◆ **WHAT THIS TASK INVOLVES**
Starting at the first line and ending with the line that contains "www.tck.vn | www.phanmemgiuxe.com |", reproduce these lines with "Tuyển dụng" replaced by "Việc làm" and everything else left unchanged.

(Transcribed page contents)
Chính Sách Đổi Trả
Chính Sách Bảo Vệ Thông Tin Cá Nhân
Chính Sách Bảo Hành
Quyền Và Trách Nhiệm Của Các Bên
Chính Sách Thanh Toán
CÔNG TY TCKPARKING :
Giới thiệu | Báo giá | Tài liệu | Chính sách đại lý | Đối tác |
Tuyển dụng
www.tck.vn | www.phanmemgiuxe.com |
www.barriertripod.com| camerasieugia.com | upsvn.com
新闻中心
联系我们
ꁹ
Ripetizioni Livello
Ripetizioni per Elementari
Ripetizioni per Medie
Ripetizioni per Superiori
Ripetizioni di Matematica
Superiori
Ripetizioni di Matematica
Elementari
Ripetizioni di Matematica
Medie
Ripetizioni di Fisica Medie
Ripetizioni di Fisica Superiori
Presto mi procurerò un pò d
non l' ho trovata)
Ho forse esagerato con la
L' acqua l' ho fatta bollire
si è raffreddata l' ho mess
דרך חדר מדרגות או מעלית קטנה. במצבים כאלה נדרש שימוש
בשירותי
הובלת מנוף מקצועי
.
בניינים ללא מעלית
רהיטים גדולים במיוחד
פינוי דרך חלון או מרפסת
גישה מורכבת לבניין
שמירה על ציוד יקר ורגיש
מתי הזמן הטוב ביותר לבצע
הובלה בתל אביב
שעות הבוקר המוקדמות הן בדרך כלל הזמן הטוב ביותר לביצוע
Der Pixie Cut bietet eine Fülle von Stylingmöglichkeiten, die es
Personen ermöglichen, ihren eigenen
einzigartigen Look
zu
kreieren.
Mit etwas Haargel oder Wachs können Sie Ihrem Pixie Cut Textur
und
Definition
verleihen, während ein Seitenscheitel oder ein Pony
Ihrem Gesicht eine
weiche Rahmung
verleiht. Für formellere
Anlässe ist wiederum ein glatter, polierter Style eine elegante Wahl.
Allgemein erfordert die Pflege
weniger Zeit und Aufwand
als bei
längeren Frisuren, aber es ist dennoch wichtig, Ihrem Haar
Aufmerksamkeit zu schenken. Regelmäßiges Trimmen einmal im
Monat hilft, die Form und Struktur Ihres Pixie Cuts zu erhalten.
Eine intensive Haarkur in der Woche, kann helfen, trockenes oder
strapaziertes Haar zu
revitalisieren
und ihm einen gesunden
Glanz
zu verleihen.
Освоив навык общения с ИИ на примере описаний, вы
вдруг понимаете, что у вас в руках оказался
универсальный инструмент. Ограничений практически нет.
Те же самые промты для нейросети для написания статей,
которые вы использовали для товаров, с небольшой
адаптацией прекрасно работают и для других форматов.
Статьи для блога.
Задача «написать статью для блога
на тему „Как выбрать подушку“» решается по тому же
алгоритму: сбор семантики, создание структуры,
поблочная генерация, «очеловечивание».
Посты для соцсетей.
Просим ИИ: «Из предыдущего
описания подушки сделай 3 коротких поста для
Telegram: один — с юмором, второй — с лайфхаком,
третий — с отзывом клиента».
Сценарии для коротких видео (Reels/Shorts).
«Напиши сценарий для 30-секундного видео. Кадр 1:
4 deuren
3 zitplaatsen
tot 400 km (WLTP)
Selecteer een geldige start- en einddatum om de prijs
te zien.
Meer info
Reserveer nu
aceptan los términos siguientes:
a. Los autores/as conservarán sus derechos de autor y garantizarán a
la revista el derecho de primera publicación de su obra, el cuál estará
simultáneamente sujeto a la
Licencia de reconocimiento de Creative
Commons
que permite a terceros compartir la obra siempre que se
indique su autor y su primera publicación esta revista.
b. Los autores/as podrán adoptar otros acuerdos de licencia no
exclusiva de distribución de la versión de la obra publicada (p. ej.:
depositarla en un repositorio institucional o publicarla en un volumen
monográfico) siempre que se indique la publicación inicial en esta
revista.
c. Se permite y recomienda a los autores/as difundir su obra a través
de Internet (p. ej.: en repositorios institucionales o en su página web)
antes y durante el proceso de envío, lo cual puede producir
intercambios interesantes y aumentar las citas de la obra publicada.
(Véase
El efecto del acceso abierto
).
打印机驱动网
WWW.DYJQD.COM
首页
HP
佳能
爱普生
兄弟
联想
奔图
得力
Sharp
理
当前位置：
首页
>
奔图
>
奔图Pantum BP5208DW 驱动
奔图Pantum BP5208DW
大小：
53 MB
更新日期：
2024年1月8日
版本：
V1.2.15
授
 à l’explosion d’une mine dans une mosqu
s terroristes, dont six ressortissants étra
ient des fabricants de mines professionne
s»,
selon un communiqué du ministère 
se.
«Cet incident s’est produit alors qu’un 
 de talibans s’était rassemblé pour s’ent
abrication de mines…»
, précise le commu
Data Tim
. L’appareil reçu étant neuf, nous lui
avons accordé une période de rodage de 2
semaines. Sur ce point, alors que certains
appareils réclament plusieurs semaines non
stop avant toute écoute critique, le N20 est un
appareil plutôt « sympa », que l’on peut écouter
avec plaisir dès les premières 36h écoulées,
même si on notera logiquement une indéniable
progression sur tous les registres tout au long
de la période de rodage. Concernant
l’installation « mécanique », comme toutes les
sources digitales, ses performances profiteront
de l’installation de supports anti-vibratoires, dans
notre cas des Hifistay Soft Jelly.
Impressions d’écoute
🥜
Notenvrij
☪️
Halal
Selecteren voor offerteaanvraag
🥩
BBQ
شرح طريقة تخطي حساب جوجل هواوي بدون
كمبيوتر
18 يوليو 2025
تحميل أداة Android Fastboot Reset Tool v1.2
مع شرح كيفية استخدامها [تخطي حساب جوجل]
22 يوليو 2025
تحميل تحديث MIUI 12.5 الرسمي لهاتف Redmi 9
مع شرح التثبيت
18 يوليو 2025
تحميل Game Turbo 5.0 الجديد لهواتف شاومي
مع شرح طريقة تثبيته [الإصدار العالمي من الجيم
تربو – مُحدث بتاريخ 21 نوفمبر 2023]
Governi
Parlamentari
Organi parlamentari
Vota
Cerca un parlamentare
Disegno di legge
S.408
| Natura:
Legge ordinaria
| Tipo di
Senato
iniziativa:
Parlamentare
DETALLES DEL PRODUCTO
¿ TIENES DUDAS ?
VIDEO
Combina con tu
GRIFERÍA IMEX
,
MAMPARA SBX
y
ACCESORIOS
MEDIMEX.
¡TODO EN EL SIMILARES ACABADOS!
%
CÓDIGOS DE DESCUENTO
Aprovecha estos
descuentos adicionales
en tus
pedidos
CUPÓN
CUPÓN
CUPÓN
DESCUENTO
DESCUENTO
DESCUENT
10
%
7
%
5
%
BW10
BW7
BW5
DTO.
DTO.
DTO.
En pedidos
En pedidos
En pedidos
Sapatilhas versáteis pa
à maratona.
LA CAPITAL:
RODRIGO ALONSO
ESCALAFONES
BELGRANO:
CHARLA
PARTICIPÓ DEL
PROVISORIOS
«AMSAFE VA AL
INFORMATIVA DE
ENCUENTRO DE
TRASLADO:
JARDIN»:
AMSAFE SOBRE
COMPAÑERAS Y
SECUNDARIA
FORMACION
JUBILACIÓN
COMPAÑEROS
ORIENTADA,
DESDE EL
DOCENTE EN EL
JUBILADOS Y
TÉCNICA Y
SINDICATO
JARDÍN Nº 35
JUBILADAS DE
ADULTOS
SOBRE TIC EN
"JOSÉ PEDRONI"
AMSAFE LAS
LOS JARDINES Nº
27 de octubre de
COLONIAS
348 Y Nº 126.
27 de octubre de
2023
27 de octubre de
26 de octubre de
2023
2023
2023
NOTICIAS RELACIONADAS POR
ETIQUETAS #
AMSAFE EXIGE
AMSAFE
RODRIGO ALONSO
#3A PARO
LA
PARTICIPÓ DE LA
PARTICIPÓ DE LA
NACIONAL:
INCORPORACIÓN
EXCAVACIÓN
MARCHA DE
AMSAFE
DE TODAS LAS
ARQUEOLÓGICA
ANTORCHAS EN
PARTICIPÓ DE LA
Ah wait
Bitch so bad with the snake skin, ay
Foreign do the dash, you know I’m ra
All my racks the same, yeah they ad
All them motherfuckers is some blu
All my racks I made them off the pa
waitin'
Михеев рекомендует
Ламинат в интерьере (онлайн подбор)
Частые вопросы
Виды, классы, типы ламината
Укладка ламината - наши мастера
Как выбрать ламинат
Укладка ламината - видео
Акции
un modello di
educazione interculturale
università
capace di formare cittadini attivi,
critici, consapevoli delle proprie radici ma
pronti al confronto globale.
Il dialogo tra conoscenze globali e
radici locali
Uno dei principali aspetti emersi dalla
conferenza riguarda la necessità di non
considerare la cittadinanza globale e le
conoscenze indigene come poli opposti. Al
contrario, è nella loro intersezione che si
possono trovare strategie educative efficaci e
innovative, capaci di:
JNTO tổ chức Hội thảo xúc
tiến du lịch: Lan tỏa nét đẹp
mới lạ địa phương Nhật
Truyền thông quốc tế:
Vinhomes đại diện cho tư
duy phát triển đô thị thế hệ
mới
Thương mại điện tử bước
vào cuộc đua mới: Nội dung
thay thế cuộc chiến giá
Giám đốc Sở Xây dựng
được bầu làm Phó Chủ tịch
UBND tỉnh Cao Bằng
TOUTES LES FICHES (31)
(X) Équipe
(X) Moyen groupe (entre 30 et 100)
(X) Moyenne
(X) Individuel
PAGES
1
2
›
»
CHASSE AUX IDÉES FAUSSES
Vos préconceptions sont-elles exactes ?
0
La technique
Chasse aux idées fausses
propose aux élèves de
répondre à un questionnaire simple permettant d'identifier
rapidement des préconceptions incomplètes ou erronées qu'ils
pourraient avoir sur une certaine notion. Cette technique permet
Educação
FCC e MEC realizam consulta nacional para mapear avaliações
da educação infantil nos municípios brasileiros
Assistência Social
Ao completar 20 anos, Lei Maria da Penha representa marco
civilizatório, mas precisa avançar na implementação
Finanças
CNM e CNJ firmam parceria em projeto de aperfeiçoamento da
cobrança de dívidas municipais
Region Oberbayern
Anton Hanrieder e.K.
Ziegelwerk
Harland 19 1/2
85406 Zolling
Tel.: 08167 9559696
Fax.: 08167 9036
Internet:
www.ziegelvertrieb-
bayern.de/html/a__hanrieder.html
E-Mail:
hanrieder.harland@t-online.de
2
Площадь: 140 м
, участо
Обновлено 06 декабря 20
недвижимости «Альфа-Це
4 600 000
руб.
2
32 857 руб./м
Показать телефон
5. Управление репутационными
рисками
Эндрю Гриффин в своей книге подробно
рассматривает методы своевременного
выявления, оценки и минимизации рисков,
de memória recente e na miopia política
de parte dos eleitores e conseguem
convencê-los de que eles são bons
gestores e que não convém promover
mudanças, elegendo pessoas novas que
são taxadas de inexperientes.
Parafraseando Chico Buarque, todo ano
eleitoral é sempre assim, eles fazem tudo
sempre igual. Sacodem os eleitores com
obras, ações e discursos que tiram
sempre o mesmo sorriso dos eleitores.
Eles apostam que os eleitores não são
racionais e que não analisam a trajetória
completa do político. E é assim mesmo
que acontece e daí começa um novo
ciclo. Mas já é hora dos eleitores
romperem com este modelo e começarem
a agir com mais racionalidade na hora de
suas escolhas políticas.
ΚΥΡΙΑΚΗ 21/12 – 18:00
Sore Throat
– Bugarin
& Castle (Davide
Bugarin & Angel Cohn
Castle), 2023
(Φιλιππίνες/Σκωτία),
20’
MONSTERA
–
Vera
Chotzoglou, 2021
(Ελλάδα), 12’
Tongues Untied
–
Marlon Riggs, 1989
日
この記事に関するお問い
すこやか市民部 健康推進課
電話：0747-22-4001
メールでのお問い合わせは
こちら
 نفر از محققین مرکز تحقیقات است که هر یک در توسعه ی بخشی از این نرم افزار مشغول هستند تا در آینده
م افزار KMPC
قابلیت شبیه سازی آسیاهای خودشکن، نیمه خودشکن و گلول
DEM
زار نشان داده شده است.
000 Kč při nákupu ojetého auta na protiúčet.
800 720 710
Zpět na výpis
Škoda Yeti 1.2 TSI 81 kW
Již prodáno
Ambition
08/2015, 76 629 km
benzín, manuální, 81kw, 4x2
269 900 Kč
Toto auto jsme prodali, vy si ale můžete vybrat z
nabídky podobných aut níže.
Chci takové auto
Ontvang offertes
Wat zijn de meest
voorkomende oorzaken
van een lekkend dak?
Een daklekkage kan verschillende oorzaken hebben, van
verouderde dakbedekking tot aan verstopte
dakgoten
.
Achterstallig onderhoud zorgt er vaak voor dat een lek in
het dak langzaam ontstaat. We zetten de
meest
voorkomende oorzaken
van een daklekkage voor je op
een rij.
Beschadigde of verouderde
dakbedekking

◆ **RESULT OF THIS TASK**
Chính Sách Đổi Trả
Chính Sách Bảo Vệ Thông Tin Cá Nhân
Chính Sách Bảo Hành
Quyền Và Trách Nhiệm Của Các Bên
Chính Sách Thanh Toán
CÔNG TY TCKPARKING :
Giới thiệu | Báo giá | Tài liệu | Chính sách đại lý | Đối tác |
Việc làm
www.tck.vn | www.phanmemgiuxe.com |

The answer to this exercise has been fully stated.